It can be hard to decide when things have become to much. Most of us want to go-go-go and when busy times hit we want to continue as we normally do. Let me be the first to tell you that you can’t do that. You can’t take on an entire new load of work and still expect to get everything else done. There aren’t enough hours in the day, no matter how much you berate yourself. Even more, this isn’t going to be a normal state of affairs. Each year has its own ups and downs, craziness and pauses. You need to adopt a new, temporary mindset until things settle down a bit. Even when it feels like they won’t settle down, I can guarantee you that they will. You need to go into a maintenance mode until a bit of normalcy returns.

First, look to those things that simply must be done. We have to pay our bills, feed ourselves, and get ourselves to work each day. There is no compromising on some things. That said, maybe the roof repair will have to be put off for a couple of weeks, or the sweeping of leaves. I call this self-preservation. You have to do something to keep yourself together until the busy time relents. This means that some days you will look at the dirty dishes and decide to do them in the morning, not right now. You’ll decide that buying take out (as healthy as possible, please) might be a better use of you time than making an entire meal from scratch. You may decide that taking a nap is more important than ironing your clothes and in many ways you will be right. At least you’ll be right for right now.

The biggest battle you will have to fight is to overcome the thoughts that somehow you have failed. Each little undone task will weigh on your mind and make you feel a little less accomplished. No matter how much you might be doing in other aspects of your life, you will see these small tasks as dramatic indicators that your life is “going to hell in a hand basket.” Stop. Don’t. You are only digging yourself a bigger hole. Focus on the most important things now and realize that the other things will sort themselves out in a while. You will find a rhythm to your life again, I promise. Focus on getting through this period.

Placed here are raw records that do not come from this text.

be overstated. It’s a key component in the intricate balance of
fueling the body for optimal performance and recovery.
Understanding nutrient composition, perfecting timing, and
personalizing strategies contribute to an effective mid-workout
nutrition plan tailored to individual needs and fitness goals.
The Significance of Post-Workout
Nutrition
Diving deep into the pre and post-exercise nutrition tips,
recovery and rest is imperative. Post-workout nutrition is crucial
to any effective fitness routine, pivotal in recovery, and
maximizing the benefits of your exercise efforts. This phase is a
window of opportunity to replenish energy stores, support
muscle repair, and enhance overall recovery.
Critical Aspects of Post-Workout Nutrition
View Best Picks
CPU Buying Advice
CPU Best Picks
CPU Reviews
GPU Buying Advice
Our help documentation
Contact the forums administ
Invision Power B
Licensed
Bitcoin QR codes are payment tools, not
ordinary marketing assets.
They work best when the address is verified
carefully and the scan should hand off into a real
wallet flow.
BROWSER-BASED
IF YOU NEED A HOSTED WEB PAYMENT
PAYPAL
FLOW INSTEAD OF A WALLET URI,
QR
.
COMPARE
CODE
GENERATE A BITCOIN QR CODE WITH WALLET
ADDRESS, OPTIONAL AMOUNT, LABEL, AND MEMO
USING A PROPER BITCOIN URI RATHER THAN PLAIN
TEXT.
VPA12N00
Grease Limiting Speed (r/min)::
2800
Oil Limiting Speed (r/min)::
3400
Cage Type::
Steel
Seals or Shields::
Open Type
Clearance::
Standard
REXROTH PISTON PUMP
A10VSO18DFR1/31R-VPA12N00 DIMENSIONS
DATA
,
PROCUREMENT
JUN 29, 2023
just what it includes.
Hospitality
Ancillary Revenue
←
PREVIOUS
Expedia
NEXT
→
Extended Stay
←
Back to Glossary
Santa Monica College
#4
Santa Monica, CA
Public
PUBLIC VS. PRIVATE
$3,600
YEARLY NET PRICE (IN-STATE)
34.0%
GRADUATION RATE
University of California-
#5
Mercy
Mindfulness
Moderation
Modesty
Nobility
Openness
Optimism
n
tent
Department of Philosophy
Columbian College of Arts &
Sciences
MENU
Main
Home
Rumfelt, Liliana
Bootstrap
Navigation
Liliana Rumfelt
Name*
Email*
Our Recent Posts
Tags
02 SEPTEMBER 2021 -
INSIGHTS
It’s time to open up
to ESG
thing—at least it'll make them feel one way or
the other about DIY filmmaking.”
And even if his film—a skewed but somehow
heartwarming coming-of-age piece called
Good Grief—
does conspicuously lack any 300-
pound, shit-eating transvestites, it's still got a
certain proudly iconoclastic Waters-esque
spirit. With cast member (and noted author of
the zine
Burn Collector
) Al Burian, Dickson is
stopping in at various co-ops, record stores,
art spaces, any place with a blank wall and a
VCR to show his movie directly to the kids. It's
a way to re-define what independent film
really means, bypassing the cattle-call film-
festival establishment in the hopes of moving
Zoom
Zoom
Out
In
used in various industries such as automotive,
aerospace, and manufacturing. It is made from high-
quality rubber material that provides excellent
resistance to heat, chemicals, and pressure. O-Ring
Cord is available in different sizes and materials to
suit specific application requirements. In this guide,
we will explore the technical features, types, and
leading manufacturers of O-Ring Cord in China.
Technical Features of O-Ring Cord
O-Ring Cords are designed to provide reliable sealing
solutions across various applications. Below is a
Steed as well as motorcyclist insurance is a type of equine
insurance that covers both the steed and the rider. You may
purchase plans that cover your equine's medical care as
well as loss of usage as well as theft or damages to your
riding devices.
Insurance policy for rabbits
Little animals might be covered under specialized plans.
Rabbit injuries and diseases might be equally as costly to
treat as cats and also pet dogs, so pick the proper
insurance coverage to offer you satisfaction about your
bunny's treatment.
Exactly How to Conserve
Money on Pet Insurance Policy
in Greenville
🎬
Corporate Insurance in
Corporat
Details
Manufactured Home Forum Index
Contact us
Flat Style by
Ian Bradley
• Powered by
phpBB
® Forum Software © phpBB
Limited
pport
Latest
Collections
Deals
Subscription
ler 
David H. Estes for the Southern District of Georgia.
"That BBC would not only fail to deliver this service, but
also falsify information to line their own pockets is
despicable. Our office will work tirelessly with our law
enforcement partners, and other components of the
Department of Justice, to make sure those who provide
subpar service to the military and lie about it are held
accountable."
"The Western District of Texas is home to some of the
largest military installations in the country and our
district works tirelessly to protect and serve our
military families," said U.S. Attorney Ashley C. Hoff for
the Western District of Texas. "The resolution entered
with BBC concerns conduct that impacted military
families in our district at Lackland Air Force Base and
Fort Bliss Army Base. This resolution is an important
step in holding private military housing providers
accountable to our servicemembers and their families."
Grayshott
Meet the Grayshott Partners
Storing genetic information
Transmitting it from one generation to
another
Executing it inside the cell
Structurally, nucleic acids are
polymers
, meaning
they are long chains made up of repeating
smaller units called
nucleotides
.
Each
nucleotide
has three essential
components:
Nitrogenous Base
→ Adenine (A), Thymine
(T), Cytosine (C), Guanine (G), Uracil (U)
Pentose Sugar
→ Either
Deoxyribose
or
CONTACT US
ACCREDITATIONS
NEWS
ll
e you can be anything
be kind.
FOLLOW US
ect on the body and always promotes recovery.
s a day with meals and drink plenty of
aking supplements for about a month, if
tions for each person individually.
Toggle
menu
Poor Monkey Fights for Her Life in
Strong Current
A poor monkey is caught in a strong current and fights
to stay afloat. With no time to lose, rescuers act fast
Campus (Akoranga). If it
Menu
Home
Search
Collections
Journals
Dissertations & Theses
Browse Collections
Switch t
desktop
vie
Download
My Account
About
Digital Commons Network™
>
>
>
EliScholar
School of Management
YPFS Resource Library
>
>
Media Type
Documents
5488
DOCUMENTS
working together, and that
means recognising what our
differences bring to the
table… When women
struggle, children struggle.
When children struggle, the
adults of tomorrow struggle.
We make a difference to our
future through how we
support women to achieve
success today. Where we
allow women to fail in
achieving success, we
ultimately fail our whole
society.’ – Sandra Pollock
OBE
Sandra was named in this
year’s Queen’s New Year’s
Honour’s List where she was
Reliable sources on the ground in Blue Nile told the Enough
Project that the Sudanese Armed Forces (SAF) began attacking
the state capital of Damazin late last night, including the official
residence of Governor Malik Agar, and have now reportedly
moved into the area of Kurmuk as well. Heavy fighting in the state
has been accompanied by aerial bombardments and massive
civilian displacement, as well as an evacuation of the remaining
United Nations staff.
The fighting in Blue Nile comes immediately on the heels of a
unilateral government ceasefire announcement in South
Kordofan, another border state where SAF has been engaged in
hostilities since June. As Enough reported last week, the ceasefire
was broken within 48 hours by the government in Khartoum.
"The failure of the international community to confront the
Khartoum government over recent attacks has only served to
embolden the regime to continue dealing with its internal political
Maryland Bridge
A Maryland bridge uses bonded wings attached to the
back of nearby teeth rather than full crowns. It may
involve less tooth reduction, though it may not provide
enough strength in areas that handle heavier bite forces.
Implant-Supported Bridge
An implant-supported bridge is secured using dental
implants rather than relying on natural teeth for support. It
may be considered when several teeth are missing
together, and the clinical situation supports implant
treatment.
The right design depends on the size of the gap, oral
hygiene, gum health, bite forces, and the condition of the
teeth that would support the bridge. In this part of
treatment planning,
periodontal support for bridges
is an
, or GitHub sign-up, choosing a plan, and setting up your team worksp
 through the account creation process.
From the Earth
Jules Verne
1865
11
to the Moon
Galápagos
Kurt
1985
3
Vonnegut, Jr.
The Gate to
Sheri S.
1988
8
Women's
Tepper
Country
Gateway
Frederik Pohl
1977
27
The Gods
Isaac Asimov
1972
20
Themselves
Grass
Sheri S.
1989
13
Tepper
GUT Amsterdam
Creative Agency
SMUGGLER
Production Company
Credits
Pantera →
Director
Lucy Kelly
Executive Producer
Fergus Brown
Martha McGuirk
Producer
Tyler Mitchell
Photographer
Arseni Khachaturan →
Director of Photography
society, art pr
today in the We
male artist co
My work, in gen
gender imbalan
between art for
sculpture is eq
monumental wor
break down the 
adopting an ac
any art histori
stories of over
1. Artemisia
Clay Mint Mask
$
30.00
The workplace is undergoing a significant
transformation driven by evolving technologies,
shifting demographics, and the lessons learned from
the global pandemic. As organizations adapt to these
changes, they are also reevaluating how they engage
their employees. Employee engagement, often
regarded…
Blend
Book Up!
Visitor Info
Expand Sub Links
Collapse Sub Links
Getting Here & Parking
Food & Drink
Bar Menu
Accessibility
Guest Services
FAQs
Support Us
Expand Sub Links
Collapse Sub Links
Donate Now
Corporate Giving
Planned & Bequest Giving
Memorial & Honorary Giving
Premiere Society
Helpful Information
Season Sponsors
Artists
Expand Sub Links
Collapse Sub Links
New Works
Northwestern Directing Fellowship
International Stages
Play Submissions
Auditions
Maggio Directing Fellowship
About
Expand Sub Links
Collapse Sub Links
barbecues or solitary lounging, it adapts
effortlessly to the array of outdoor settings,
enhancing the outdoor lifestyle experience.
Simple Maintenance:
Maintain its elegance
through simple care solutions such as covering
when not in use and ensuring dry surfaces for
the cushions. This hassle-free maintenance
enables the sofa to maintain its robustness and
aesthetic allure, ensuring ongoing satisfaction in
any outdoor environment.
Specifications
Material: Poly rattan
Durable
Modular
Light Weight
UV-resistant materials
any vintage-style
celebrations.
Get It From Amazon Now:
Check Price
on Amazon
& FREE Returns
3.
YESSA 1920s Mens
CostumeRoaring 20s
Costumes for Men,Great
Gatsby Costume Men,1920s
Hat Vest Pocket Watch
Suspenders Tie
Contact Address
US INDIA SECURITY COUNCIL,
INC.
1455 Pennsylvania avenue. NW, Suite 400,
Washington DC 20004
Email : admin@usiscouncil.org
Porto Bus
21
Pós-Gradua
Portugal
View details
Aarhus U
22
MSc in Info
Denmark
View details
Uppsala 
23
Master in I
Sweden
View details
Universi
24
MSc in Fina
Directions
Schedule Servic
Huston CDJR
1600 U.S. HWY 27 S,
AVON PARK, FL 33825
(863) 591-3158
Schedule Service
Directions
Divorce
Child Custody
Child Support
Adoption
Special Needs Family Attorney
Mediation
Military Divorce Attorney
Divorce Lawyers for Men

There are ways of helping yourself cope. For myself, I make a point of writing down everything that is going undone and then making an agreement with myself that everything will get done — eventually. Itemizing what you have to do can sometimes help to get those items off your mind. Once you have a good list to refer to later, you know that you won’t forget anything and this seems to take them off your mind, at least for a little while.

Another method is to itemize everything you ARE completing. Show yourself just how much work you are doing, even if other items are going wanting. Don’t dismiss all the work that you are doing. If this work is running your life right now, it must be important, even if it is something you would rather not monopolize your time. We have limited control over what we do from day-to-day, but you must remind yourself, constantly, that life will return to normal — priorities will shift once again — and you will be back on track. In the meantime, you just have to do the best that you can.